Segundo dados da ANS, as queixas sobre rescisão unilateral cresceram 38% na comparação entre 2014 e 2015. Para especialistas, o aumento é reflexo da nova prática de suspensão deliberada de planos coletivos via administradora. Porém, como os contratos são firmados entre o plano e uma terceira empresa, a ANS não tem como resolver a questão do paciente porque a rescisão, nestes casos, é autorizada, desde que haja comunicado prévio. Sem conseguir resolver o problema, o consumidor acaba recorrendo a Justiça e o resultado é uma intensa judicialização da saúde. Com tanto conflito, no Tribunal de Justiça do Distrito Federal e Territórios (TJDFT) a quantidade processos envolvendo operadoras de saúde e beneficiários cresceu 35,5% nos últimos dois anos – saltou de 1.232 para 1.670. O tribunal não consegue qualificar os motivos das ações, por isso, só tem o número geral.
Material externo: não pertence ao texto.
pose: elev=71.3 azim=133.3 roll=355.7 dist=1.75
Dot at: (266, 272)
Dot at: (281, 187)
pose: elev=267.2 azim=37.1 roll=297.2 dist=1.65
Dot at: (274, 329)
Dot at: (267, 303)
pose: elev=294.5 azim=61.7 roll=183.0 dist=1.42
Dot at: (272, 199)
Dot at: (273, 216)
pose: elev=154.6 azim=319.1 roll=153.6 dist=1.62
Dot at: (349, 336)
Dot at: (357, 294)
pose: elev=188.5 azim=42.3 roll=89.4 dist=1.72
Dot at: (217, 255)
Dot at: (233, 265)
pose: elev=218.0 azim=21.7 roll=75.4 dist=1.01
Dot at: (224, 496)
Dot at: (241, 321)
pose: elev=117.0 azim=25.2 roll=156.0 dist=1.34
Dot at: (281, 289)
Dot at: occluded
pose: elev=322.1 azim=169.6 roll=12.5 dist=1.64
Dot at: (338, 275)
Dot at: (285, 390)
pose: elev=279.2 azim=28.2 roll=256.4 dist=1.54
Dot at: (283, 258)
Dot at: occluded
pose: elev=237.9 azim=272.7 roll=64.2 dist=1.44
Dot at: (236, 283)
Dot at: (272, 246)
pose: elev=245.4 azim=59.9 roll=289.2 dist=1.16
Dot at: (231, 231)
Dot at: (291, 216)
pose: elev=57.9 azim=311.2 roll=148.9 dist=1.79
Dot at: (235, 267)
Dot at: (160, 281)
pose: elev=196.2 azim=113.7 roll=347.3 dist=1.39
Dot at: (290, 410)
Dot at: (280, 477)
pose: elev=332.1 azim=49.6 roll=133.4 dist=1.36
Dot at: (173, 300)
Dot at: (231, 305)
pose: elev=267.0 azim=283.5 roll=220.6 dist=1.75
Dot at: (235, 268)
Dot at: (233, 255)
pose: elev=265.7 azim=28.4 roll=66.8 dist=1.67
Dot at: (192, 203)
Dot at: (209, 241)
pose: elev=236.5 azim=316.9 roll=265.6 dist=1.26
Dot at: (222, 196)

Crédito: Zuleika de Souza/CB/D.A Press.
Crédito: Zuleika de Souza/CB/D.A Press.

 

A gestora Andressa Magalhães Areal, 24 anos, sabe bem o que é ser desligada do plano de saúde quando mais precisa. Ela tinha uma cirurgia agendada para o dia 15 de janeiro deste ano. Passou os seis meses anteriores fazendo os exames necessários e a preparação cirúrgica. No dia 5 de janeiro, ao chegar a uma consulta, foi informada que o plano tinha sido suspenso. Sem saber o que estava acontecendo, entrou em contato com a operadora que informou que a administradora do plano tinha cortado o convênio. Ao ligar para a Qualicorp, administradora do serviço, foi informada que uma carta de rompimento foi enviada e que, por isso, a rescisão unilateral foi feita. “Mas essa carta nunca chegou. O boleto continuou chegando, paguei até o mês de fevereiro deste ano. O que eu não entendi foi porque o boleto chegou e a carta não”, afirma.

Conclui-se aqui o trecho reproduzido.